Предложенный отрывок:

________________________

Многие стихотворения 1928 года – об этом. По нарастающей! «Трус», «Стих не про дрянь, а про дрянцо…», «Халтурщик», «Служака», «Подлиза». Поэт будто в клетке, словно опутан какой-то смрадной сетью и не может ее разорвать. Снова и снова он возвращается к больной теме. Каждая строчка – крик!
– Нам, мол,
с вами
думать неча,
если думают вожди.
Блещут
знаки золотые,
гордо
выпячены
груди,
ходят
тихо
молодые
приспособленные люди.
Надежда на лучшее все-таки остается («У нас еще не Эдем и рай – мещанская тина с цвелью. Работая, мелочи соизмеряй с огромной поставленной целью»). Но поэт понимает, что вот эти «новые» будут пострашнее «старых», ибо, перевызубривши «измы» и «вросши» в свое место, они навсегда покончили с «мыслями о коммунизме».

________________________

Исходные данные:
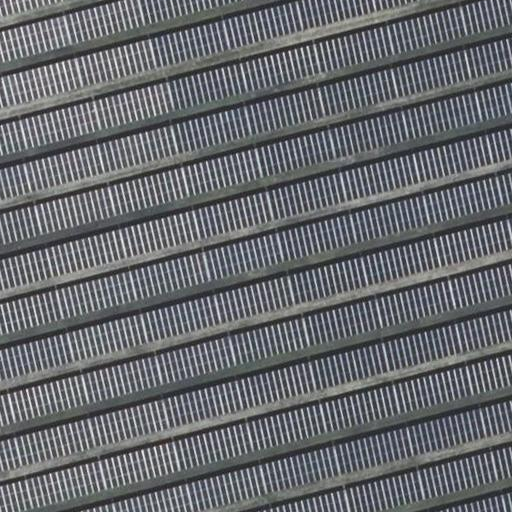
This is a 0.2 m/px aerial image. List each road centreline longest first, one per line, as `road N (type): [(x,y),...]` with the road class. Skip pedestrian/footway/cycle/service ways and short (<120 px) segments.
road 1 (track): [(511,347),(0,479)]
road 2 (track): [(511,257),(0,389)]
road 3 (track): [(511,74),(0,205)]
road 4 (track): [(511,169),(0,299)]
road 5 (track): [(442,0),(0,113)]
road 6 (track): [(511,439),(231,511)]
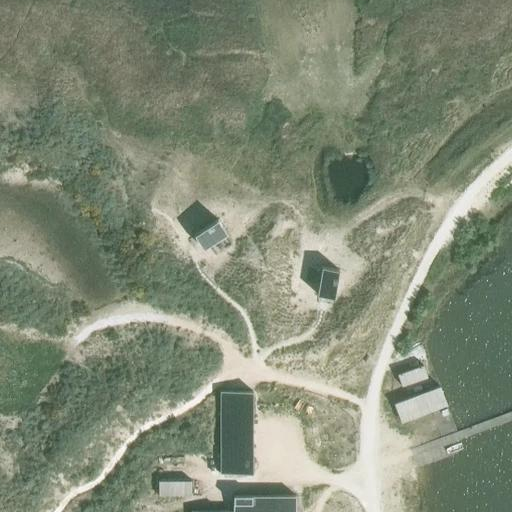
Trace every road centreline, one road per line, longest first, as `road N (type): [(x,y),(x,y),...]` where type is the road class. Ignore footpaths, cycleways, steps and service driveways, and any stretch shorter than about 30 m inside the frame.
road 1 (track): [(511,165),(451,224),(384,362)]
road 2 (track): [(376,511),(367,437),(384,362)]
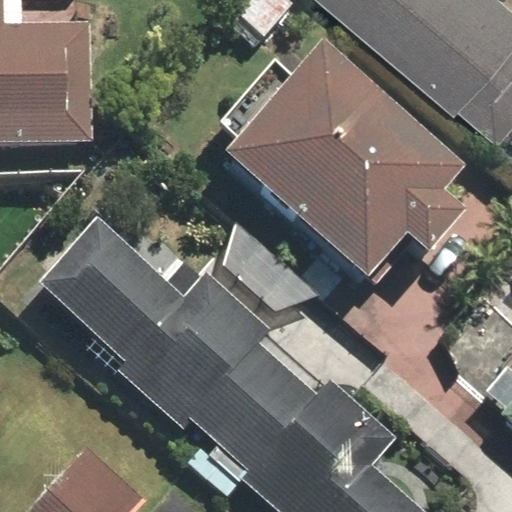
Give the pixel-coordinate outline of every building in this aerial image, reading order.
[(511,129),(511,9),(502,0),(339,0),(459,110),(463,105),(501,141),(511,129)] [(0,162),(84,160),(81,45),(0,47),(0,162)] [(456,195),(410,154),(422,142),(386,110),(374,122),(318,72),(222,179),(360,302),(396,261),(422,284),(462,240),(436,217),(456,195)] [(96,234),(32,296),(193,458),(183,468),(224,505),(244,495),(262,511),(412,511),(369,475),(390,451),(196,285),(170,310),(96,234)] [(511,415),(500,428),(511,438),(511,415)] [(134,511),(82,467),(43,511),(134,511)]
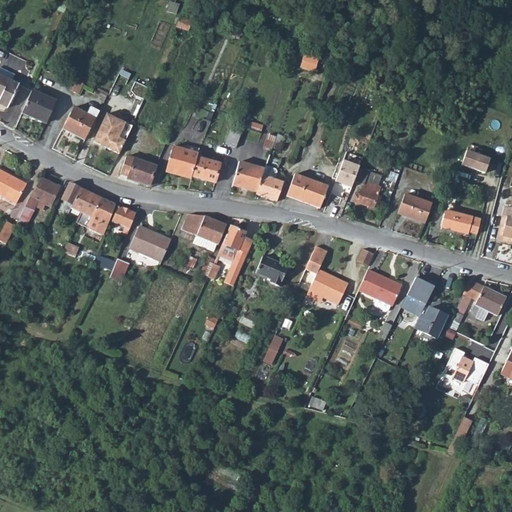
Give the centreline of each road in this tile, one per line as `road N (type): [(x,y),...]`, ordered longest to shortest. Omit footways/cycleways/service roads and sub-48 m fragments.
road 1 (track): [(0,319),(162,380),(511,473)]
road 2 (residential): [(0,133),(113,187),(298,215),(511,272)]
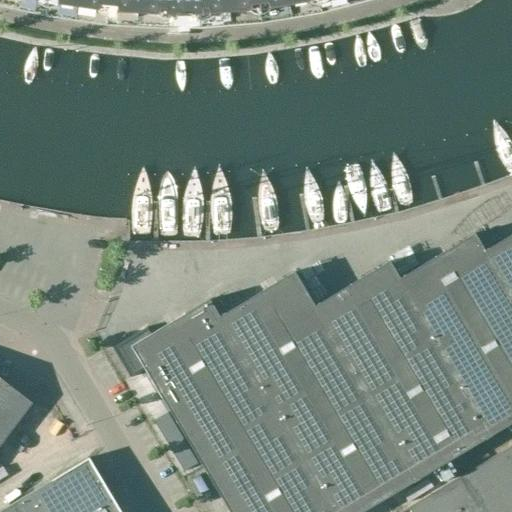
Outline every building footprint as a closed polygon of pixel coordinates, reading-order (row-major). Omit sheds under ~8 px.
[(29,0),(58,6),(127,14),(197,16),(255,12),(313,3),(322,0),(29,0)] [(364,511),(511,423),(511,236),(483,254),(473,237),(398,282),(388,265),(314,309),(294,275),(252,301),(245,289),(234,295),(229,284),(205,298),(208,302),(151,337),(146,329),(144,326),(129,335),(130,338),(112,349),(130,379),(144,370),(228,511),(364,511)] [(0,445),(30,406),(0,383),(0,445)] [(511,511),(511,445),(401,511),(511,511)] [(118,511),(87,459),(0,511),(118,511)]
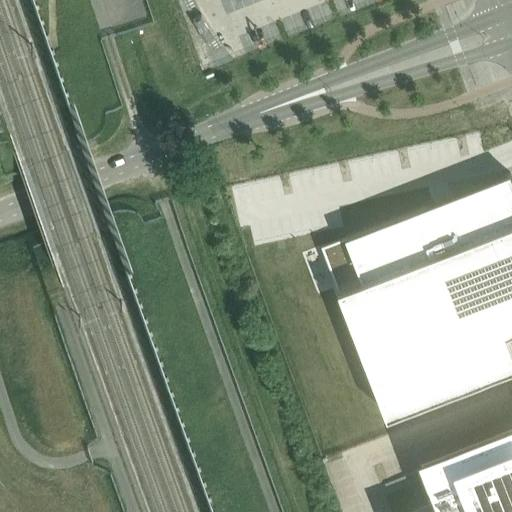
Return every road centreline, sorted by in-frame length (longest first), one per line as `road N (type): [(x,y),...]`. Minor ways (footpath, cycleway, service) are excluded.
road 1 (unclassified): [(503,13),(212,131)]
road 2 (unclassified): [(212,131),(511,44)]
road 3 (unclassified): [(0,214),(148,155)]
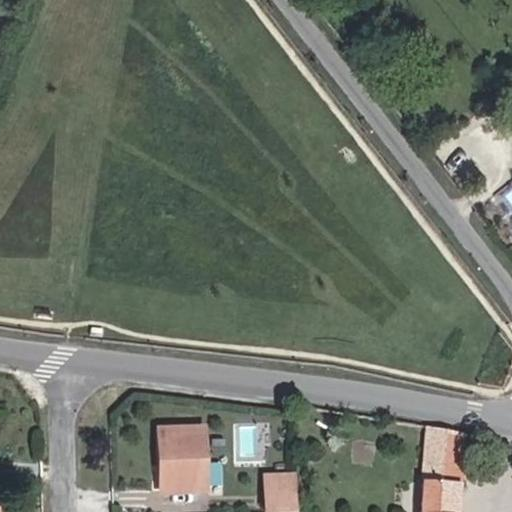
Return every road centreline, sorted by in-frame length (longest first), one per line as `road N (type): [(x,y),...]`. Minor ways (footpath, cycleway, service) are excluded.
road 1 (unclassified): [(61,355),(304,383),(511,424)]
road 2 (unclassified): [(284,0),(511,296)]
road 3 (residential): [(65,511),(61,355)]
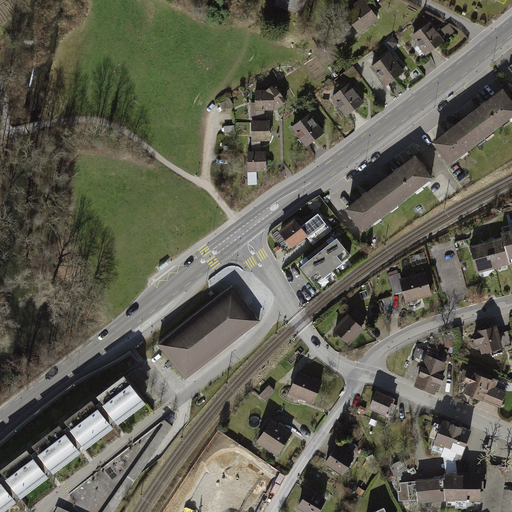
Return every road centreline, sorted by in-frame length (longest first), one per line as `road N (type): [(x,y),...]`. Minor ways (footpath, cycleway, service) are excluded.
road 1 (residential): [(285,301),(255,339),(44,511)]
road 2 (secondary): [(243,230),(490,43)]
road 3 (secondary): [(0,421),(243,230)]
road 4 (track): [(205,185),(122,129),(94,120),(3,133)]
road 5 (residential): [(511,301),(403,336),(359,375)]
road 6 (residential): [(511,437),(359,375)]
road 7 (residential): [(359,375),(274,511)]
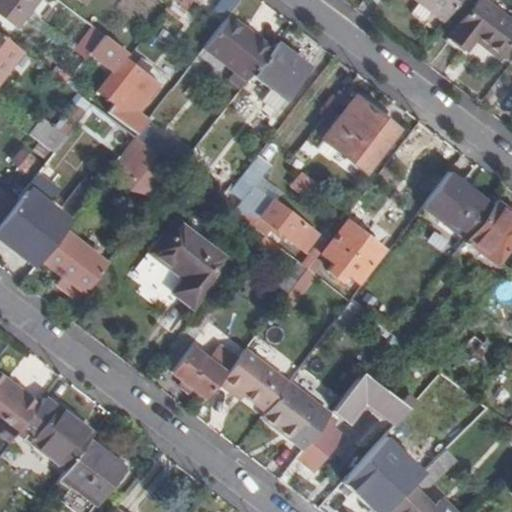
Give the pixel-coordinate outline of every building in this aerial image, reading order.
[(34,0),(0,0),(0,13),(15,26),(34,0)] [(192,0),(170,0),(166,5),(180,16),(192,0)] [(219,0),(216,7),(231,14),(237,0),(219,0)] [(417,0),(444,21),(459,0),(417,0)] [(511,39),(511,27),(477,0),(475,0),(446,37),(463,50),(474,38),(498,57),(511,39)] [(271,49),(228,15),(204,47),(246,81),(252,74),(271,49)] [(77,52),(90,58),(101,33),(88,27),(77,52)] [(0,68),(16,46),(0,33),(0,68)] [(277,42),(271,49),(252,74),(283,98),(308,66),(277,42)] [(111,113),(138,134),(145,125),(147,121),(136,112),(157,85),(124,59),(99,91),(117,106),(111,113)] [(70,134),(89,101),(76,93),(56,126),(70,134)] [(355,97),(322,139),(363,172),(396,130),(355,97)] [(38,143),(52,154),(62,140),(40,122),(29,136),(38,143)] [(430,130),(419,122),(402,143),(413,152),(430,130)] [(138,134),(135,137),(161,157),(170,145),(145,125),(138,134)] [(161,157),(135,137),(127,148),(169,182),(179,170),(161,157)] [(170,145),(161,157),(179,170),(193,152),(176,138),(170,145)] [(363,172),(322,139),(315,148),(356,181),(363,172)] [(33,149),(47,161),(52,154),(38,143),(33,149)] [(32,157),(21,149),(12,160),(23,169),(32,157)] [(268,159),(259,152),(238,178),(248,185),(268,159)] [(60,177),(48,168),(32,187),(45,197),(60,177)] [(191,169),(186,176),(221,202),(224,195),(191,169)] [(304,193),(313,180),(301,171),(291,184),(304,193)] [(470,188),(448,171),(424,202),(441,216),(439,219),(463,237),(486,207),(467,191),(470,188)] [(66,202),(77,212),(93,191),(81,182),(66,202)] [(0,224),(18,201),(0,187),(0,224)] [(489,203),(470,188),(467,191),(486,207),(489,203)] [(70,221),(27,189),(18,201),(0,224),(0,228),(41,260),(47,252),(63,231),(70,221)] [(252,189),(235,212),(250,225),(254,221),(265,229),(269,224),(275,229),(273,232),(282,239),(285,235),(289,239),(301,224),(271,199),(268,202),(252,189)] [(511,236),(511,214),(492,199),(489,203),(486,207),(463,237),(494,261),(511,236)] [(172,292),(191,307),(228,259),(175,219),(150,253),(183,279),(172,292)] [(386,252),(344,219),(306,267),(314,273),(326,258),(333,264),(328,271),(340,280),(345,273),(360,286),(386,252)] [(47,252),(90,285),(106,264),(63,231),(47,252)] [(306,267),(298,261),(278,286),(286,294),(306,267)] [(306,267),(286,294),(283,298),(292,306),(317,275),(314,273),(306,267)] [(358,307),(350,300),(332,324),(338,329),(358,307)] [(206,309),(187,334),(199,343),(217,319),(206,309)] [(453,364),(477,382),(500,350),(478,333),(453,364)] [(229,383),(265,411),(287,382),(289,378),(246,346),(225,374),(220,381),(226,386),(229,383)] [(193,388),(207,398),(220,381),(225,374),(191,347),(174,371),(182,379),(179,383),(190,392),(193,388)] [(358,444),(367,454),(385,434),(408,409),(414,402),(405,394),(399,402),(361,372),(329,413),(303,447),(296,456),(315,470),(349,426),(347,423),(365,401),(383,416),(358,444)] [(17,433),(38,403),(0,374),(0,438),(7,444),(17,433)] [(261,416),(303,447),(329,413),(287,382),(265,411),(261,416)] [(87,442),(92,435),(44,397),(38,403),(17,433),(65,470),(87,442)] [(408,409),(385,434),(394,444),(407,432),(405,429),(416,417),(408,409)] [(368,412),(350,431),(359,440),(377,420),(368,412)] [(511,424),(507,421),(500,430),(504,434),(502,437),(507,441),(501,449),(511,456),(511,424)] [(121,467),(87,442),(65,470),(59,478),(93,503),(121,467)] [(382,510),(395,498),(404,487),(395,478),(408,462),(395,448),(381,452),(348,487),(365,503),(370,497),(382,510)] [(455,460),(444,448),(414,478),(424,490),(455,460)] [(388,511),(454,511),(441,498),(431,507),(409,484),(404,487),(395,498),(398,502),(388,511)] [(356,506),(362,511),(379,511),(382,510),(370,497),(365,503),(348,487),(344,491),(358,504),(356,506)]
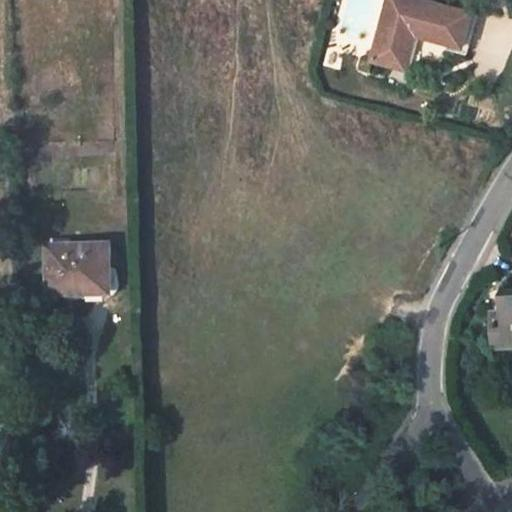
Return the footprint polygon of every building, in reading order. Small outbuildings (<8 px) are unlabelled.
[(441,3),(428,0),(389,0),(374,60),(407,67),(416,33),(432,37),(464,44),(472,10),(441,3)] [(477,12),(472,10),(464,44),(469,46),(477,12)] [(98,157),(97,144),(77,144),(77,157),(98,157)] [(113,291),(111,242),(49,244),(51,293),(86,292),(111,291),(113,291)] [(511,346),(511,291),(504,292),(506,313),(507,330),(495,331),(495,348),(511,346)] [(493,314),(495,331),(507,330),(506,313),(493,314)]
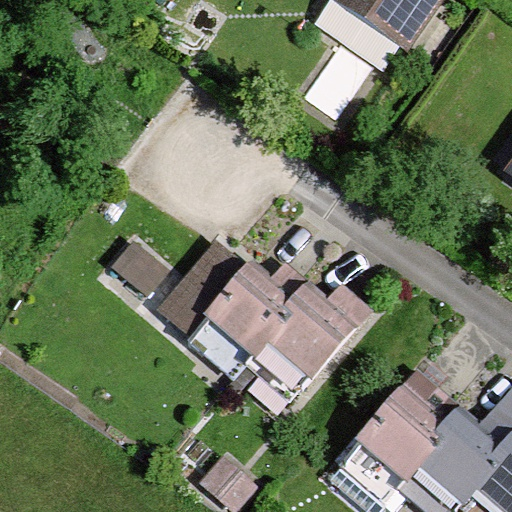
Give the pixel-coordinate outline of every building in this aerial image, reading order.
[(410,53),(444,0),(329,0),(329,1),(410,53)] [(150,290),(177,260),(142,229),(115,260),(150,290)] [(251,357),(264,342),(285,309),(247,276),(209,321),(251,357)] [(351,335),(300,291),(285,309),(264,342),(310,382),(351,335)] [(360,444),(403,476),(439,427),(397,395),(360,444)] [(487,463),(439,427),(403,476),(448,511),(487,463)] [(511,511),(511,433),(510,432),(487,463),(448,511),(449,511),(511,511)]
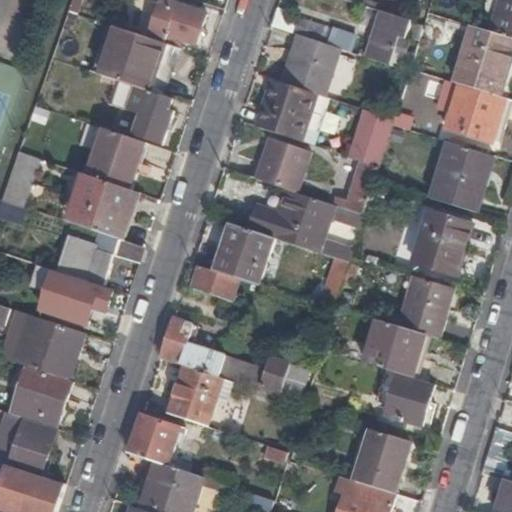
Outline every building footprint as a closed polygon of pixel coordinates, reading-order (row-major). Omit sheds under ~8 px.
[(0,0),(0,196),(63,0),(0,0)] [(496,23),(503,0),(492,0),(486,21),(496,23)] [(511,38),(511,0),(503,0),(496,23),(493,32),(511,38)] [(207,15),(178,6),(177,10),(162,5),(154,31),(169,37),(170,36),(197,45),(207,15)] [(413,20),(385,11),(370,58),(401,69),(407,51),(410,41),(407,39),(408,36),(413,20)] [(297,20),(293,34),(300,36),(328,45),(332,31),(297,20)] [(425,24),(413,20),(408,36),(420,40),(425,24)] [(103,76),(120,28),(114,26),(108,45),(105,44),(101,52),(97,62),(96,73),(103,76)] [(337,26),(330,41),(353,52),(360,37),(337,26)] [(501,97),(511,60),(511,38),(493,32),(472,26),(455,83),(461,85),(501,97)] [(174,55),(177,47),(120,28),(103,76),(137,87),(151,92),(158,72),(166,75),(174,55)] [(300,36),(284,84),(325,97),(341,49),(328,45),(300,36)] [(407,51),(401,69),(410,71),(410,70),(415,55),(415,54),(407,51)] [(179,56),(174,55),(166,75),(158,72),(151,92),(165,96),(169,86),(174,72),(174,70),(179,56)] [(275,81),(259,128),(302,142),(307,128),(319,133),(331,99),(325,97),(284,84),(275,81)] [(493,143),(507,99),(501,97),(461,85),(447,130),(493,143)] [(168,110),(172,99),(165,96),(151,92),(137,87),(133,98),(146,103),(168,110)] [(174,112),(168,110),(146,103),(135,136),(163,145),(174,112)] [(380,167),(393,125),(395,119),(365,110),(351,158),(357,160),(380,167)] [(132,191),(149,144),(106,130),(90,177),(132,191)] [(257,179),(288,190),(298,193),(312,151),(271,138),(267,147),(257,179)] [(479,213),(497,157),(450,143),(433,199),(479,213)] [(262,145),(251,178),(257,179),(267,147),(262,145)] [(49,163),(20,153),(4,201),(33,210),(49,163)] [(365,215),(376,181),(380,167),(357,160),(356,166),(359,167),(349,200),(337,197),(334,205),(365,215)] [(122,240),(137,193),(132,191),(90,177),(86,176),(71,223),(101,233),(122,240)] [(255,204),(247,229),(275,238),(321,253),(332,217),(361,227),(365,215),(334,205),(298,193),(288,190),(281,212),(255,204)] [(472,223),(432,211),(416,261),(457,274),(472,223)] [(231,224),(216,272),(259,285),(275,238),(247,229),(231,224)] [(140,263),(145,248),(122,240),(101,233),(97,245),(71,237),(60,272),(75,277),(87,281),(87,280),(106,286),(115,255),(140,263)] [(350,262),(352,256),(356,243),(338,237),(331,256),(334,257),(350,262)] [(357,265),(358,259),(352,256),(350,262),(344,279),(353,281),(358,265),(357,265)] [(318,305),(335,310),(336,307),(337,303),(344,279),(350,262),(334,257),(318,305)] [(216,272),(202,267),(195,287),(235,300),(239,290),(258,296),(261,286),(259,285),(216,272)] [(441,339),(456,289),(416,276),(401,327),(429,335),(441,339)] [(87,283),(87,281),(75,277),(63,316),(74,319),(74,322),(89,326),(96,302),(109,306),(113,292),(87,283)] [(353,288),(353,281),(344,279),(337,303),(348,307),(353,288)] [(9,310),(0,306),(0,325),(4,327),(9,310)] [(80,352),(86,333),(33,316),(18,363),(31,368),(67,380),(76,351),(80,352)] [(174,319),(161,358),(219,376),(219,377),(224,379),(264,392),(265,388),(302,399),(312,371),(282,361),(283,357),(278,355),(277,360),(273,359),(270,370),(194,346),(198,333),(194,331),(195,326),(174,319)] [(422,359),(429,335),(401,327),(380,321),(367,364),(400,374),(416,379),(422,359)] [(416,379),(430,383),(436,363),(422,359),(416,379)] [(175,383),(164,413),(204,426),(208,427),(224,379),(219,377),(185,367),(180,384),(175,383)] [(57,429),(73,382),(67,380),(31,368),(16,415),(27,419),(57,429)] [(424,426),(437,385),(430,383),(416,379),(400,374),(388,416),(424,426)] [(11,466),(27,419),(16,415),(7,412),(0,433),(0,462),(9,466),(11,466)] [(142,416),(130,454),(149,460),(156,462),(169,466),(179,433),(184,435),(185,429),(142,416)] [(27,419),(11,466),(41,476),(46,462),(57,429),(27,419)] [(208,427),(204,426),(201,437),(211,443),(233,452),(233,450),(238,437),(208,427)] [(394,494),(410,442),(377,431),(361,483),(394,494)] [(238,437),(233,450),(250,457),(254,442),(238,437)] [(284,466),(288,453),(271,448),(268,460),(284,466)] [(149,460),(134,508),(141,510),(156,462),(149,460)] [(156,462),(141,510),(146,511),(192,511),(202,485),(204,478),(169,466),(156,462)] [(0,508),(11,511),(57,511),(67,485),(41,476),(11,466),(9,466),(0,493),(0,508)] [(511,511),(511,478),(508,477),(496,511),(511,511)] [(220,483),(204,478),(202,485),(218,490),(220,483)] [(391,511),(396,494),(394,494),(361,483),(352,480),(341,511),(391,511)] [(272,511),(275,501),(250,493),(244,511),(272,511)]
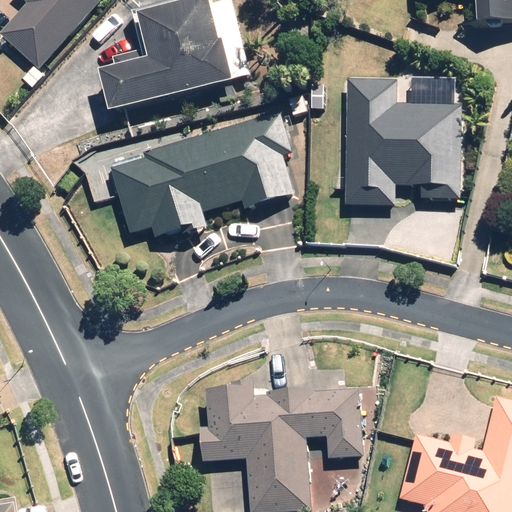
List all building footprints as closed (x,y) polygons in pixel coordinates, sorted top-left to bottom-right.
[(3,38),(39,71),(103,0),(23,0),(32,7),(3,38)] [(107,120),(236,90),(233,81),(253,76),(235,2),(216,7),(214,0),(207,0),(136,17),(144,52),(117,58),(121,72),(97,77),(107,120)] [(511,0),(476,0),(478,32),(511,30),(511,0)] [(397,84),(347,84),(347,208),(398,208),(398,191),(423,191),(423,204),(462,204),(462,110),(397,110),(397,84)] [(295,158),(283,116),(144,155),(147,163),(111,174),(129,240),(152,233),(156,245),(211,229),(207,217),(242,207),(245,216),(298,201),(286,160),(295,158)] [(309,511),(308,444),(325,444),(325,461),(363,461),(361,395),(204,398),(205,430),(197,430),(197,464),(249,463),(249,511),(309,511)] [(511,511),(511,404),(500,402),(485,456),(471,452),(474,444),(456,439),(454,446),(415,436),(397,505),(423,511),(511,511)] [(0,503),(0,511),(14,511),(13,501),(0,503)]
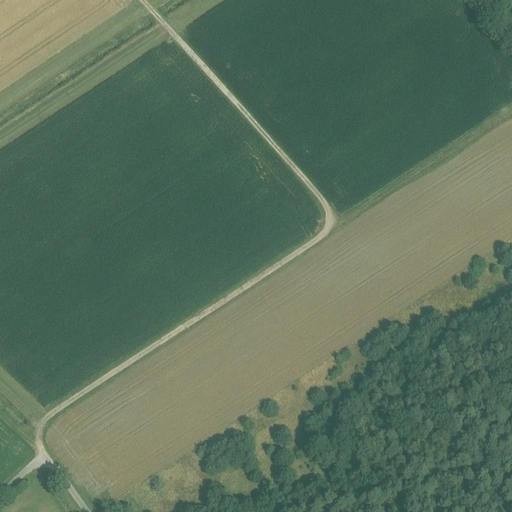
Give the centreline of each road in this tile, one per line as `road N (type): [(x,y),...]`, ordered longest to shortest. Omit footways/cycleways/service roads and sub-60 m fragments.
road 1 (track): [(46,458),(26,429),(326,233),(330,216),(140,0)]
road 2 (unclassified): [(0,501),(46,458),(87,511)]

________________________

Согласуются ли с отрывком о стихотворениях 1928 года следующие утверждения? Для каждого ответьте «да» или «нет» и приведите точную цитату из отрывка, которая это решает.
(а) Поэт снова и снова возвращается к больной теме.
(б) Поэт считает «новых» менее страшными, чем «старых».
(в) Надежда на лучшее у поэта полностью исчезает.

Решение задачи:
(а) Да: «Снова и снова он возвращается к больной теме».
(б) Нет: «будут пострашнее».
(в) Нет: «Надежда на лучшее все-таки остается».